For a little more upscale time, head to Germantown. The whole vibe is reconstructed warehouses and brick garages with higher-end restaurants, beer bars, and cocktail stops. Grab a slice from 312 Pizza when you get there and then just bar hop all night. Monday Night Brewing, Neighbors, and Mother’s Ruin are all must-stops on any night out.
Naturally, there’s so much more than just partying in Nashville. You can hit the numerous country music museums and sites. The Johnny Cash and Patsy Cline museums are a must. The Country Music Hall of Fame is a great way to walk off your hangover. Then there’s the whole Grand Ole Opry scene just north of downtown.

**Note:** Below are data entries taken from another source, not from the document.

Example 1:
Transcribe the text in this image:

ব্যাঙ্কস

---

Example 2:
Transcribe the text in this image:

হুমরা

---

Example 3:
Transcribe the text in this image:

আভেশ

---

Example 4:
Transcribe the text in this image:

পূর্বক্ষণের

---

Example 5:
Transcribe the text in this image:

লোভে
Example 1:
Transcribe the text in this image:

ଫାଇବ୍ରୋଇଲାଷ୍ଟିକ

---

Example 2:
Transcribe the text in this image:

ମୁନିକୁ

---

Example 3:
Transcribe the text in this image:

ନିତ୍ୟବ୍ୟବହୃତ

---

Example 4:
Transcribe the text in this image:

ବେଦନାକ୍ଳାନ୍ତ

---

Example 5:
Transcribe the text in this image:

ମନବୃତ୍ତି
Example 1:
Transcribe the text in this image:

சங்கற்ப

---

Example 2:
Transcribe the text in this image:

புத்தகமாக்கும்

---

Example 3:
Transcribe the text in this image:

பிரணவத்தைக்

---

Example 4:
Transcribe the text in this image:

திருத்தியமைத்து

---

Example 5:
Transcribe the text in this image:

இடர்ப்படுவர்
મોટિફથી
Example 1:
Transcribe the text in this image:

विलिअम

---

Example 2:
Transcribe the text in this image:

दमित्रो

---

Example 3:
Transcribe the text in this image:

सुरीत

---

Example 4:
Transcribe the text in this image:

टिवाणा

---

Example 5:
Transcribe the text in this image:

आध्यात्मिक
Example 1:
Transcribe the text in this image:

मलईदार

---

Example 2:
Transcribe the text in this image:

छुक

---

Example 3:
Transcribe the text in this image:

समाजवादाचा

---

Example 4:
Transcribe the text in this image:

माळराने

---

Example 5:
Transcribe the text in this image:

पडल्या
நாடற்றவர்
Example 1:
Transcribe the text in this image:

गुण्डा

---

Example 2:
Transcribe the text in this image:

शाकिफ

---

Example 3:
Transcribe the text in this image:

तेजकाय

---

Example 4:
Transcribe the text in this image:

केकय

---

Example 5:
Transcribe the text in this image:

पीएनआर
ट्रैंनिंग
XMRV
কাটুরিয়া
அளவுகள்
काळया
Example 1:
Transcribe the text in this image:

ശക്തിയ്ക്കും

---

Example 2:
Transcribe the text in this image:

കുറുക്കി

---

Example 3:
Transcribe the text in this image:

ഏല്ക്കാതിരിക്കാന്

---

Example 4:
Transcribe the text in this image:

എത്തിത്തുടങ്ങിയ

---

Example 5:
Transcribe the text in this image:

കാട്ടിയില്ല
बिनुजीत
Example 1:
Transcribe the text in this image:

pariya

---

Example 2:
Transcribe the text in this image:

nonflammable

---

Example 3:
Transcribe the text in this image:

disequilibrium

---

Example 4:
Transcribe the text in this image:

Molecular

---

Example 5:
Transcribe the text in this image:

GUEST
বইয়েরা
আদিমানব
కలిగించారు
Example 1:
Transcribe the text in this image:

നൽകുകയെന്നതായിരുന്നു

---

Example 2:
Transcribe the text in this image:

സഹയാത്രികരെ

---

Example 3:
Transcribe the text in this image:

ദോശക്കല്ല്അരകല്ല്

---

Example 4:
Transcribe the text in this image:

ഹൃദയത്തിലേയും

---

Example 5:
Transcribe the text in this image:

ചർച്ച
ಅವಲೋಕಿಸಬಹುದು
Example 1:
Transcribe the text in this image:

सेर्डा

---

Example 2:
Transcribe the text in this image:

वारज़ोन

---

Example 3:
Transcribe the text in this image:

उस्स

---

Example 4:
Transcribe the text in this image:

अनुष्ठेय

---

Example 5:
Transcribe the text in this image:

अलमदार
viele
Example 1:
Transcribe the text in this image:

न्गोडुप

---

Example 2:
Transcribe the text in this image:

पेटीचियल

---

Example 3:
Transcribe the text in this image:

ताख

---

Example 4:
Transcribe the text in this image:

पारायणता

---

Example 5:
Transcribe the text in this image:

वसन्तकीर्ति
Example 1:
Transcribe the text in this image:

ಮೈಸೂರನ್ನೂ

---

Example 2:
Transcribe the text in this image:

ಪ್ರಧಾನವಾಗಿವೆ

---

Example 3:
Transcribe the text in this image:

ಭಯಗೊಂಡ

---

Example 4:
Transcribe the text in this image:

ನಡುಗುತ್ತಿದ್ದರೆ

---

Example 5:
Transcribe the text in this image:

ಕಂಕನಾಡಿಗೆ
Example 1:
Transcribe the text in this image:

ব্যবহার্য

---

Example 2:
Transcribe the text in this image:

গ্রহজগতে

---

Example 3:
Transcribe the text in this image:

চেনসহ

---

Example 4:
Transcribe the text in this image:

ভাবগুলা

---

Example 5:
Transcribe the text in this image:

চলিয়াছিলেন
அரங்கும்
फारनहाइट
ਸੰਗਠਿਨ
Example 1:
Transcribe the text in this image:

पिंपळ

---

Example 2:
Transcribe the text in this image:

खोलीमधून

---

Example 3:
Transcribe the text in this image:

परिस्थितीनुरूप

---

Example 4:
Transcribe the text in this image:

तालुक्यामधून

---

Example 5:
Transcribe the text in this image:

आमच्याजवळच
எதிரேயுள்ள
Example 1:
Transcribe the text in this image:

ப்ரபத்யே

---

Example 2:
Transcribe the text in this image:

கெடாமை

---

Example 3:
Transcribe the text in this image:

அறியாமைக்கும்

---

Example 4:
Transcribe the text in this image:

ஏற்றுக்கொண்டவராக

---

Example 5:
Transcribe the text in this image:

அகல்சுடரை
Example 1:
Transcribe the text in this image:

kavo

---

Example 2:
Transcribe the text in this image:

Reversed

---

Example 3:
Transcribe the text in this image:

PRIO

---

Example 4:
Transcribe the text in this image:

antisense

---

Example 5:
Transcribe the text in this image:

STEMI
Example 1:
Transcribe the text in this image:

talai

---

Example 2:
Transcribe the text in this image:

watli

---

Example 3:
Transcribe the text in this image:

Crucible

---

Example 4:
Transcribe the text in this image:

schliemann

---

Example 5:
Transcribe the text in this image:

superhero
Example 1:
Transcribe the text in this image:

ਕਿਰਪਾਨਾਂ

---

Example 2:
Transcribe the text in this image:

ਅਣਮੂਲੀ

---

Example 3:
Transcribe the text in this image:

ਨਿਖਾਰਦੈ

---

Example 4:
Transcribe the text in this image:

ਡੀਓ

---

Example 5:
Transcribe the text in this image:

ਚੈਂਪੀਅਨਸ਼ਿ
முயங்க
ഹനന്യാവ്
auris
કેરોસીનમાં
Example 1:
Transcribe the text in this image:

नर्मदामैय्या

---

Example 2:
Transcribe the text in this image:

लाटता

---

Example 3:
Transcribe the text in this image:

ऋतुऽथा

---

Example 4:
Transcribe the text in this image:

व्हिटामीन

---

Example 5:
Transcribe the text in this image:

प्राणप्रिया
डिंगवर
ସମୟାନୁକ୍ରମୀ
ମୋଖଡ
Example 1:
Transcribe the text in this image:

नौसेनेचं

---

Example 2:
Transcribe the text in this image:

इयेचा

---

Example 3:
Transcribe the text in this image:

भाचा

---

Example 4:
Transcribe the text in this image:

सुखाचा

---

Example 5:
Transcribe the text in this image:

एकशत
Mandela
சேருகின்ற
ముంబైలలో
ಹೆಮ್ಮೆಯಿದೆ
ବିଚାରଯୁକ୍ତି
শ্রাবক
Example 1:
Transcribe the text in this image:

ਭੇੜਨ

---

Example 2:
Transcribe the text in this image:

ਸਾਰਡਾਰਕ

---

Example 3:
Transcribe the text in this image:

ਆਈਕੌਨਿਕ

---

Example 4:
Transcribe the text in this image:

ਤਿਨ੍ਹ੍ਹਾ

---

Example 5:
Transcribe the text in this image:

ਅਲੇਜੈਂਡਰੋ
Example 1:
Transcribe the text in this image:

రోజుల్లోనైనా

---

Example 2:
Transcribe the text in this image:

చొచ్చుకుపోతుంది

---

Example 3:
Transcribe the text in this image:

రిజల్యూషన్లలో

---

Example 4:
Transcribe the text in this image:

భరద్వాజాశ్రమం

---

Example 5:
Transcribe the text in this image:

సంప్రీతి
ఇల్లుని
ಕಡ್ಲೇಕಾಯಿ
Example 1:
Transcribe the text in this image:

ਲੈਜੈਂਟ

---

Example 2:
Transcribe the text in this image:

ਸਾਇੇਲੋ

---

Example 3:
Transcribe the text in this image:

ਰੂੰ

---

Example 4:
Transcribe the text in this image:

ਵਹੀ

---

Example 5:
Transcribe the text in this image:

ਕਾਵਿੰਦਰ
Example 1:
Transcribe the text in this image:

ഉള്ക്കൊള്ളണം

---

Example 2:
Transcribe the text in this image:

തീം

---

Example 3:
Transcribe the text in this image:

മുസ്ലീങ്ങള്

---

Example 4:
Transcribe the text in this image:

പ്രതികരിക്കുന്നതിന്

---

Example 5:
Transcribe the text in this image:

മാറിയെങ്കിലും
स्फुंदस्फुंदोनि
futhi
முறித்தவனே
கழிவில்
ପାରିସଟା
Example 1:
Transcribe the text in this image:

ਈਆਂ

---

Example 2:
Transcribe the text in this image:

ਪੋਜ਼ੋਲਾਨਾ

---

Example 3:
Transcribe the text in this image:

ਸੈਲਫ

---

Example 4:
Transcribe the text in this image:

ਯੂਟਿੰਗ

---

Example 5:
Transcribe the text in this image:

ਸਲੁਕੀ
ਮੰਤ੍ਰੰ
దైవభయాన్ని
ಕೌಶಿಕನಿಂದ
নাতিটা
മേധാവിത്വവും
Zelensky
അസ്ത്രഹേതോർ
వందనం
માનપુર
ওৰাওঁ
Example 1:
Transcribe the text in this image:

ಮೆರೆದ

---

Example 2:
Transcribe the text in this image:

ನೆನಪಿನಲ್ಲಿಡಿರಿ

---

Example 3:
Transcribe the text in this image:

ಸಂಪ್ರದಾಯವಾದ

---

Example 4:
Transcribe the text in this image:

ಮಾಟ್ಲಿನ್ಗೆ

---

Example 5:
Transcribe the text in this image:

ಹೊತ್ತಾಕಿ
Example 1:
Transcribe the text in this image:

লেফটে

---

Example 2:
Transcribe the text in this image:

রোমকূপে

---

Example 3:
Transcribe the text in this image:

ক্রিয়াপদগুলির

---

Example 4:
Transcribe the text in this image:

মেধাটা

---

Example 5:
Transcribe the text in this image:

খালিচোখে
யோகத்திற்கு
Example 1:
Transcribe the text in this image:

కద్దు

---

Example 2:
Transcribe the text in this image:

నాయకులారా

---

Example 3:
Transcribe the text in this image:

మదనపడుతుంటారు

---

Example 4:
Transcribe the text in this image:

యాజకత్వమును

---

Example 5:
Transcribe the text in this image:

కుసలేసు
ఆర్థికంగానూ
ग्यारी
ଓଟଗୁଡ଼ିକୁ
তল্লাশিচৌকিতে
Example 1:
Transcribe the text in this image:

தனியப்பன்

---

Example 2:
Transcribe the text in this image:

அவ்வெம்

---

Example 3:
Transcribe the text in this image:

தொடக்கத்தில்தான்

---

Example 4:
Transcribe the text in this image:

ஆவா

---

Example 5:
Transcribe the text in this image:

Finally, you should probably hit up some distilleries for that sweet, sweet Tennessee whiskey. Corsair Distillery is centrally located and worth stopping in if you’re looking for something out of the norm. Nelson’s Green Brier Distillery up in Watkins Park is worth the Uber ride up there. You’ll be greeted by a whole scene of whiskey lovers diving into one of the country’s hottest whiskey lines right now. Just make sure you book your tour ahead of time and don’t sleep on the cocktail bar in the main tasting room.
Finally, there’s one of the coolest places in whiskey today, Nashville Barrel Company. The tasting room is small but full of some of the best barrel picks from both huge names in whiskey (Fred Minnick and Nate Gana to name a few) and whiskey clubs from all over the country. The team at the bottling house has some seriously deep knowledge and provides a ridiculously welcoming atmosphere. And hey, if you have some spare change, you can pick your own barrel and take home 200 bottles of the truly good stuff. Trust me, the barrels at NBC are the prime cuts. Plus, you’re sure to make a new friend or two at the tasting bar.